[Collected data entries]
====
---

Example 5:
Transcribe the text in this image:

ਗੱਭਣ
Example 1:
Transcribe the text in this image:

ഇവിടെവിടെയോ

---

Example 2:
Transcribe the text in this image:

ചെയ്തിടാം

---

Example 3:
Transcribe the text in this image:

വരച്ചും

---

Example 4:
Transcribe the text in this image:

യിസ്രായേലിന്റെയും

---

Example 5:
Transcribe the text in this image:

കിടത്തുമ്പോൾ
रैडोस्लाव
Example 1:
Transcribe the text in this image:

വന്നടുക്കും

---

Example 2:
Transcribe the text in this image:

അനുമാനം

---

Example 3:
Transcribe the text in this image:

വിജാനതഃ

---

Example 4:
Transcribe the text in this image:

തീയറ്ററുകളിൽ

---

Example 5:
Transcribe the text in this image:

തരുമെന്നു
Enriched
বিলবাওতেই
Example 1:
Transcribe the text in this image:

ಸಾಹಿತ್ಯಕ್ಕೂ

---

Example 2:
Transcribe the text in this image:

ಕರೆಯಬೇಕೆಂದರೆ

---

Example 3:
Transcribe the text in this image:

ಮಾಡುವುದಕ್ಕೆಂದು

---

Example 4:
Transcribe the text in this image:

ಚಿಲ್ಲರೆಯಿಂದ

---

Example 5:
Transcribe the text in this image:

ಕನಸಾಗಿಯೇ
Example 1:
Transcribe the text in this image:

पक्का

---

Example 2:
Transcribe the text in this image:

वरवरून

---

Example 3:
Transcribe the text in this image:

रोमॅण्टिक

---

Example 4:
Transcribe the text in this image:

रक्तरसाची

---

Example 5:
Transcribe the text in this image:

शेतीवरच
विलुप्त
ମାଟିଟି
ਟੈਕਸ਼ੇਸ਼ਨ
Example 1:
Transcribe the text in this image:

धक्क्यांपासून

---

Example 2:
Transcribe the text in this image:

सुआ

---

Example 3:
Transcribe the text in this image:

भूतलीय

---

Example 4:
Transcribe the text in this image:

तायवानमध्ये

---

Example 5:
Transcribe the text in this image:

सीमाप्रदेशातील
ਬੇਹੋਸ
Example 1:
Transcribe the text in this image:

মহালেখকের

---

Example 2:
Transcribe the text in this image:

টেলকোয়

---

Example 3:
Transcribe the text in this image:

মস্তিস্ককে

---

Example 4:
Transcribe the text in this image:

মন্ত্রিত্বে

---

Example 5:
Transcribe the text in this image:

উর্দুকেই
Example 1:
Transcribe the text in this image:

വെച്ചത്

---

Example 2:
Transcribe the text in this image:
====
- [WHAT YOU ARE ASKED TO DO]
Copy out each line of the data exactly.

- [YOUR SOLUTION]
---

Example 5:
Transcribe the text in this image:

ਗੱਭਣ
Example 1:
Transcribe the text in this image:

ഇവിടെവിടെയോ

---

Example 2:
Transcribe the text in this image:

ചെയ്തിടാം

---

Example 3:
Transcribe the text in this image:

വരച്ചും

---

Example 4:
Transcribe the text in this image:

യിസ്രായേലിന്റെയും

---

Example 5:
Transcribe the text in this image:

കിടത്തുമ്പോൾ
रैडोस्लाव
Example 1:
Transcribe the text in this image:

വന്നടുക്കും

---

Example 2:
Transcribe the text in this image:

അനുമാനം

---

Example 3:
Transcribe the text in this image:

വിജാനതഃ

---

Example 4:
Transcribe the text in this image:

തീയറ്ററുകളിൽ

---

Example 5:
Transcribe the text in this image:

തരുമെന്നു
Enriched
বিলবাওতেই
Example 1:
Transcribe the text in this image:

ಸಾಹಿತ್ಯಕ್ಕೂ

---

Example 2:
Transcribe the text in this image:

ಕರೆಯಬೇಕೆಂದರೆ

---

Example 3:
Transcribe the text in this image:

ಮಾಡುವುದಕ್ಕೆಂದು

---

Example 4:
Transcribe the text in this image:

ಚಿಲ್ಲರೆಯಿಂದ

---

Example 5:
Transcribe the text in this image:

ಕನಸಾಗಿಯೇ
Example 1:
Transcribe the text in this image:

पक्का

---

Example 2:
Transcribe the text in this image:

वरवरून

---

Example 3:
Transcribe the text in this image:

रोमॅण्टिक

---

Example 4:
Transcribe the text in this image:

रक्तरसाची

---

Example 5:
Transcribe the text in this image:

शेतीवरच
विलुप्त
ମାଟିଟି
ਟੈਕਸ਼ੇਸ਼ਨ
Example 1:
Transcribe the text in this image:

धक्क्यांपासून

---

Example 2:
Transcribe the text in this image:

सुआ

---

Example 3:
Transcribe the text in this image:

भूतलीय

---

Example 4:
Transcribe the text in this image:

तायवानमध्ये

---

Example 5:
Transcribe the text in this image:

सीमाप्रदेशातील
ਬੇਹੋਸ
Example 1:
Transcribe the text in this image:

মহালেখকের

---

Example 2:
Transcribe the text in this image:

টেলকোয়

---

Example 3:
Transcribe the text in this image:

মস্তিস্ককে

---

Example 4:
Transcribe the text in this image:

মন্ত্রিত্বে

---

Example 5:
Transcribe the text in this image:

উর্দুকেই
Example 1:
Transcribe the text in this image:

വെച്ചത്

---

Example 2:
Transcribe the text in this image:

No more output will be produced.